▶ [WHAT TO WORK ON] Nothing in the entries may be dropped: restate them word for word.

Source texts of formatted documents
◆ ◆ ◆
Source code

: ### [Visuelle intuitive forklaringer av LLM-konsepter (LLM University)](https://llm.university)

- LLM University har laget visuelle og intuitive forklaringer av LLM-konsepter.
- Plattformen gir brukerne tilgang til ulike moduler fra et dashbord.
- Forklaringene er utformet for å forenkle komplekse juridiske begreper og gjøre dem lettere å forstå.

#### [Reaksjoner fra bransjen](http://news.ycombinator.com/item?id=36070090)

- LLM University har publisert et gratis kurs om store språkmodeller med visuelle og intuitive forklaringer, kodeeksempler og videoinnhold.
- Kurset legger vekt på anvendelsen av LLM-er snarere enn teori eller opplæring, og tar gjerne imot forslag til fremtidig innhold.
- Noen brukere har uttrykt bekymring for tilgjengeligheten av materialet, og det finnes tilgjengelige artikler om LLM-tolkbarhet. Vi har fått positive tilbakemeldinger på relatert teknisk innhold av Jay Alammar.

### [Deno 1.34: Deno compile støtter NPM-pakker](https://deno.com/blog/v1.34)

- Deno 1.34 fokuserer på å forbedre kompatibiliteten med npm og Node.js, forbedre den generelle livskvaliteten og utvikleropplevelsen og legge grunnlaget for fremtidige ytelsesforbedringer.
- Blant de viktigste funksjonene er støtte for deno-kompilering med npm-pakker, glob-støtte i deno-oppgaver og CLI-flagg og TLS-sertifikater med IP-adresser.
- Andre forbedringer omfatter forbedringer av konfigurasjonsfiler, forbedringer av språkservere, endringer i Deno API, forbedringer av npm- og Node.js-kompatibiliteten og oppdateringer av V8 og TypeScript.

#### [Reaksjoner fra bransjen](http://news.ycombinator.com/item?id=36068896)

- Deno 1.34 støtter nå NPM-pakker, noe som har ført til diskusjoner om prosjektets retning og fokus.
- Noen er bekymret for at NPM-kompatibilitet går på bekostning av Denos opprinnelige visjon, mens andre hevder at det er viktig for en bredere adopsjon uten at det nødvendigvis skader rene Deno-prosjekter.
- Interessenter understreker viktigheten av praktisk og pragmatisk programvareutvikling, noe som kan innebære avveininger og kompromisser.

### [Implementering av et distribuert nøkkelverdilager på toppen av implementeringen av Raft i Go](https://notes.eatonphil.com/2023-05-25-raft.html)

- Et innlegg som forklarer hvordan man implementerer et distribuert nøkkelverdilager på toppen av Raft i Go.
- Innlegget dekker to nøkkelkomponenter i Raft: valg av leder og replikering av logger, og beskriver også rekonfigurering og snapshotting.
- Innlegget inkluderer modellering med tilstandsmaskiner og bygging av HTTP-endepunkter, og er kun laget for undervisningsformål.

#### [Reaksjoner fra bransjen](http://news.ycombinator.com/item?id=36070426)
◆ ◆ ◆
▶ [SOLUTION TO THE EXERCISE]
Source code

: ### [Visuelle intuitive forklaringer av LLM-konsepter (LLM University)](https://llm.university)

- LLM University har laget visuelle og intuitive forklaringer av LLM-konsepter.
- Plattformen gir brukerne tilgang til ulike moduler fra et dashbord.
- Forklaringene er utformet for å forenkle komplekse juridiske begreper og gjøre dem lettere å forstå.

#### [Reaksjoner fra bransjen](http://news.ycombinator.com/item?id=36070090)

- LLM University har publisert et gratis kurs om store språkmodeller med visuelle og intuitive forklaringer, kodeeksempler og videoinnhold.
- Kurset legger vekt på anvendelsen av LLM-er snarere enn teori eller opplæring, og tar gjerne imot forslag til fremtidig innhold.
- Noen brukere har uttrykt bekymring for tilgjengeligheten av materialet, og det finnes tilgjengelige artikler om LLM-tolkbarhet. Vi har fått positive tilbakemeldinger på relatert teknisk innhold av Jay Alammar.

### [Deno 1.34: Deno compile støtter NPM-pakker](https://deno.com/blog/v1.34)

- Deno 1.34 fokuserer på å forbedre kompatibiliteten med npm og Node.js, forbedre den generelle livskvaliteten og utvikleropplevelsen og legge grunnlaget for fremtidige ytelsesforbedringer.
- Blant de viktigste funksjonene er støtte for deno-kompilering med npm-pakker, glob-støtte i deno-oppgaver og CLI-flagg og TLS-sertifikater med IP-adresser.
- Andre forbedringer omfatter forbedringer av konfigurasjonsfiler, forbedringer av språkservere, endringer i Deno API, forbedringer av npm- og Node.js-kompatibiliteten og oppdateringer av V8 og TypeScript.

#### [Reaksjoner fra bransjen](http://news.ycombinator.com/item?id=36068896)

- Deno 1.34 støtter nå NPM-pakker, noe som har ført til diskusjoner om prosjektets retning og fokus.
- Noen er bekymret for at NPM-kompatibilitet går på bekostning av Denos opprinnelige visjon, mens andre hevder at det er viktig for en bredere adopsjon uten at det nødvendigvis skader rene Deno-prosjekter.
- Interessenter understreker viktigheten av praktisk og pragmatisk programvareutvikling, noe som kan innebære avveininger og kompromisser.

### [Implementering av et distribuert nøkkelverdilager på toppen av implementeringen av Raft i Go](https://notes.eatonphil.com/2023-05-25-raft.html)

- Et innlegg som forklarer hvordan man implementerer et distribuert nøkkelverdilager på toppen av Raft i Go.
- Innlegget dekker to nøkkelkomponenter i Raft: valg av leder og replikering av logger, og beskriver også rekonfigurering og snapshotting.
- Innlegget inkluderer modellering med tilstandsmaskiner og bygging av HTTP-endepunkter, og er kun laget for undervisningsformål.

#### [Reaksjoner fra bransjen](http://news.ycombinator.com/item?id=36070426)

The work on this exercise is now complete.